Copy the lines of the listing below word for word, from the line containing "Task: after every" down to the end of the listing. Leave out every line before it.

Items from a dataset:
#####

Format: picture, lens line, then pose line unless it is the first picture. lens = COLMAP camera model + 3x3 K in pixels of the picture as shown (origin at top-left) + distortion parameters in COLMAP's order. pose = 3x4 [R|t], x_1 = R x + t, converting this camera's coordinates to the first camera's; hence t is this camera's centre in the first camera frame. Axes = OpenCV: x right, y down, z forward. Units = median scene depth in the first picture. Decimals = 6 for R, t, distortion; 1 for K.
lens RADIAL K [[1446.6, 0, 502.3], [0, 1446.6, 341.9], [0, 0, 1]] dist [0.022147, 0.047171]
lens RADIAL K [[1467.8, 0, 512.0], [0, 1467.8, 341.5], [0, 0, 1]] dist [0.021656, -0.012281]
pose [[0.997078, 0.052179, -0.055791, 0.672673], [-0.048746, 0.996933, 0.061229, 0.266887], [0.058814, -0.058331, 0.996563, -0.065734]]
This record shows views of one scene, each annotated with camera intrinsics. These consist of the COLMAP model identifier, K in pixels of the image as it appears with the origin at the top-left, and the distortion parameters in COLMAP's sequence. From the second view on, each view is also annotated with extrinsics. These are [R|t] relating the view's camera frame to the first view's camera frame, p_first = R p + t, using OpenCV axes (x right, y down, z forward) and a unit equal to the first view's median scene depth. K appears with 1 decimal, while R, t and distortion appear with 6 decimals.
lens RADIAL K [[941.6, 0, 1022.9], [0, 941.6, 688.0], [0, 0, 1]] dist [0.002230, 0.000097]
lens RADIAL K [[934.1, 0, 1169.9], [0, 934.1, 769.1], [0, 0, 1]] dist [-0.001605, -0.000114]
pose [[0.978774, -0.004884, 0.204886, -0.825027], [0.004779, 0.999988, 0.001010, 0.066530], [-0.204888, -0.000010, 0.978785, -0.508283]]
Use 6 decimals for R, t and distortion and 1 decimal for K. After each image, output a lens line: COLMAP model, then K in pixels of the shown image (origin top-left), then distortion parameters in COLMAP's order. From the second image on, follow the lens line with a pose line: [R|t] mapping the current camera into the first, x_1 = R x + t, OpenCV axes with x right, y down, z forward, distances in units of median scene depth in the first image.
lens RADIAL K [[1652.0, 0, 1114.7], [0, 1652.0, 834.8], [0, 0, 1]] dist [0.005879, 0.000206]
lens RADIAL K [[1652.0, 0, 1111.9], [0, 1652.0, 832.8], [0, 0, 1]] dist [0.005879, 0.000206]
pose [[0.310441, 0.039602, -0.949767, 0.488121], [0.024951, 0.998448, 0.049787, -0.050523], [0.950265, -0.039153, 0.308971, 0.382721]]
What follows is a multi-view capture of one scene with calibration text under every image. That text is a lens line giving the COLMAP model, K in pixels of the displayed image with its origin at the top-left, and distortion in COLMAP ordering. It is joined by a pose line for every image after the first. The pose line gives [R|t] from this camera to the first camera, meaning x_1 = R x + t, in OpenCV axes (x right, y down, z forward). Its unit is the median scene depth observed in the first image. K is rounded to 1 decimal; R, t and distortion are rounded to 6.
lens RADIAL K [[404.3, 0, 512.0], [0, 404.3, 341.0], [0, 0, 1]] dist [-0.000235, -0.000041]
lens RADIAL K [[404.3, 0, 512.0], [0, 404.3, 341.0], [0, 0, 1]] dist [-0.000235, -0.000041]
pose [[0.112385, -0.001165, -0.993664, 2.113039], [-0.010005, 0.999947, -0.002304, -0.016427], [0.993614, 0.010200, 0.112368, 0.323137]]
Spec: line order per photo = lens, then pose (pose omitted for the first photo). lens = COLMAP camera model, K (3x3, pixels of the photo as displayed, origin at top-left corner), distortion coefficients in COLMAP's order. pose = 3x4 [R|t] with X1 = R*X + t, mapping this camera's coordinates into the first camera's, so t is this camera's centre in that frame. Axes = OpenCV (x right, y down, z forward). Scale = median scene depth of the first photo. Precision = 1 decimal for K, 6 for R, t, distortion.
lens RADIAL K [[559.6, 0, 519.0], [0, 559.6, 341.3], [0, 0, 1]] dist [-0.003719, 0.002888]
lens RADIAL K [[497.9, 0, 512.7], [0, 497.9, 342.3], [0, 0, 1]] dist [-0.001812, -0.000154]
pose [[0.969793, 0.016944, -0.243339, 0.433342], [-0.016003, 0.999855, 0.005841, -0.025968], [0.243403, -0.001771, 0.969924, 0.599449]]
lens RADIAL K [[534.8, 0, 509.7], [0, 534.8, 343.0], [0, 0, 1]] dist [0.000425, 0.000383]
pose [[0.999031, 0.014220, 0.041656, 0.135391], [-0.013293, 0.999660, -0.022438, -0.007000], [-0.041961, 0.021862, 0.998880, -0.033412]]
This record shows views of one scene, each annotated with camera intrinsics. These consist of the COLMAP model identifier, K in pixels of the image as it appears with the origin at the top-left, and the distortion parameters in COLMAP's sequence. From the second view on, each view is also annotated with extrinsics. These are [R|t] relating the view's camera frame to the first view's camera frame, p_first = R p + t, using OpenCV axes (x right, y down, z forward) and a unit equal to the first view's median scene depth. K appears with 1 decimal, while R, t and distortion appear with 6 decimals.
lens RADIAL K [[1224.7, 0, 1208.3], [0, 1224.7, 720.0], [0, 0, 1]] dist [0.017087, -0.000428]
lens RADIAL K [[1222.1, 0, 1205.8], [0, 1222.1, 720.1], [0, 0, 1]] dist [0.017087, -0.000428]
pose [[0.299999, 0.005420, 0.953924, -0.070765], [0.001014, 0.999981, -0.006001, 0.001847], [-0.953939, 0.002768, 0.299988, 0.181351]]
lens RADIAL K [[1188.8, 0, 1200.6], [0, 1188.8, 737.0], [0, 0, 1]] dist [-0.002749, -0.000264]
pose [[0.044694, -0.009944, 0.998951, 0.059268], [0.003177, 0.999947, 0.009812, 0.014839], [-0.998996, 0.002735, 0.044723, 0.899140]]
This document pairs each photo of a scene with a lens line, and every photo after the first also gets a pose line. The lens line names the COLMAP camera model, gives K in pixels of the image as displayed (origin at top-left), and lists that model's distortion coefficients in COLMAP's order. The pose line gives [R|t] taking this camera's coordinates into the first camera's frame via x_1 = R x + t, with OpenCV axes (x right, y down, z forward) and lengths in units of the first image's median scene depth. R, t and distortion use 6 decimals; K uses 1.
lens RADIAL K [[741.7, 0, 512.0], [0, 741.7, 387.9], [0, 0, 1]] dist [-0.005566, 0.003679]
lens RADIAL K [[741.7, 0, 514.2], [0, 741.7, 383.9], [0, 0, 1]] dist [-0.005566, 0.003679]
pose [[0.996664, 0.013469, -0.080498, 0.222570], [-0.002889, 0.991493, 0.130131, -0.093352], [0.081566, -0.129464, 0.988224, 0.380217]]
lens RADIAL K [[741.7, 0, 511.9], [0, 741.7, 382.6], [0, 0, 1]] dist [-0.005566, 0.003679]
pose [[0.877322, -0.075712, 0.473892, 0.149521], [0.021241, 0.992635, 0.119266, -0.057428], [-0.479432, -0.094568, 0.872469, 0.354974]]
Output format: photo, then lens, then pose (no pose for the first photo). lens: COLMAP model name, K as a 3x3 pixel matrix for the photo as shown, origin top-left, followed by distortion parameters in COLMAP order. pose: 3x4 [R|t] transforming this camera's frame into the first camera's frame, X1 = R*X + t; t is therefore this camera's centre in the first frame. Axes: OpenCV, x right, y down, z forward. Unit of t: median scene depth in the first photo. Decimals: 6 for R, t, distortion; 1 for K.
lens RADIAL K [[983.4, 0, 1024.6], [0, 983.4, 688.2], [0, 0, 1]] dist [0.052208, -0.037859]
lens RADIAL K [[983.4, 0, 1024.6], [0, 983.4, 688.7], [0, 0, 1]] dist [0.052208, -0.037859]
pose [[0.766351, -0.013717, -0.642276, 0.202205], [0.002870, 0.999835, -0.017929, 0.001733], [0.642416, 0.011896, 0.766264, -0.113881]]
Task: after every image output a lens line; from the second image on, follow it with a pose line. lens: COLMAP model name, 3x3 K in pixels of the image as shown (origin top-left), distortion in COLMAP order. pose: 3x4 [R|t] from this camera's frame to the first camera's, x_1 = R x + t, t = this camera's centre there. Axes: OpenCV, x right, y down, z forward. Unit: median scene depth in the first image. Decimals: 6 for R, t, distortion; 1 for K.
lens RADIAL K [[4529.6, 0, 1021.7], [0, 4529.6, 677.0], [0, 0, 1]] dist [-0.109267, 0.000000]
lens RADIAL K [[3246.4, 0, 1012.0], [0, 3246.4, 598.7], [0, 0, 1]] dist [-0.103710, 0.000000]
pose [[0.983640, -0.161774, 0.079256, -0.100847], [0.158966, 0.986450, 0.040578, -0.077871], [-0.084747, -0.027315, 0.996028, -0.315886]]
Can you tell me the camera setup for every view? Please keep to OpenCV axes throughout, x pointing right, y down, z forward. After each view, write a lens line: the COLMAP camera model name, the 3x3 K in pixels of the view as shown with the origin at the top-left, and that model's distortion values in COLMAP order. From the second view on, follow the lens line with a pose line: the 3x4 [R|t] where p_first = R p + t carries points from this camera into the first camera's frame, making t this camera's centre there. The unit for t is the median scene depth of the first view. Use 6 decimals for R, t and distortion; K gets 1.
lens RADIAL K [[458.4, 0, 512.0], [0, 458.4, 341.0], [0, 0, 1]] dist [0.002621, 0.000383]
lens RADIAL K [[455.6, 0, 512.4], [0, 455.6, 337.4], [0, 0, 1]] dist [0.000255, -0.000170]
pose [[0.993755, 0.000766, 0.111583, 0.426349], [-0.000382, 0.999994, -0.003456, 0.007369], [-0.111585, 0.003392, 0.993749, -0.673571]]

#####

Answer area:
Task: after every image output a lens line; from the second image on, follow it with a pose line. lens: COLMAP model name, 3x3 K in pixels of the image as shown (origin top-left), distortion in COLMAP order. pose: 3x4 [R|t] from this camera's frame to the first camera's, x_1 = R x + t, t = this camera's centre there. Axes: OpenCV, x right, y down, z forward. Unit: median scene depth in the first image. Decimals: 6 for R, t, distortion; 1 for K.
lens RADIAL K [[4529.6, 0, 1021.7], [0, 4529.6, 677.0], [0, 0, 1]] dist [-0.109267, 0.000000]
lens RADIAL K [[3246.4, 0, 1012.0], [0, 3246.4, 598.7], [0, 0, 1]] dist [-0.103710, 0.000000]
pose [[0.983640, -0.161774, 0.079256, -0.100847], [0.158966, 0.986450, 0.040578, -0.077871], [-0.084747, -0.027315, 0.996028, -0.315886]]
Can you tell me the camera setup for every view? Please keep to OpenCV axes throughout, x pointing right, y down, z forward. After each view, write a lens line: the COLMAP camera model name, the 3x3 K in pixels of the view as shown with the origin at the top-left, and that model's distortion values in COLMAP order. From the second view on, follow the lens line with a pose line: the 3x4 [R|t] where p_first = R p + t carries points from this camera into the first camera's frame, making t this camera's centre there. The unit for t is the median scene depth of the first view. Use 6 decimals for R, t and distortion; K gets 1.
lens RADIAL K [[458.4, 0, 512.0], [0, 458.4, 341.0], [0, 0, 1]] dist [0.002621, 0.000383]
lens RADIAL K [[455.6, 0, 512.4], [0, 455.6, 337.4], [0, 0, 1]] dist [0.000255, -0.000170]
pose [[0.993755, 0.000766, 0.111583, 0.426349], [-0.000382, 0.999994, -0.003456, 0.007369], [-0.111585, 0.003392, 0.993749, -0.673571]]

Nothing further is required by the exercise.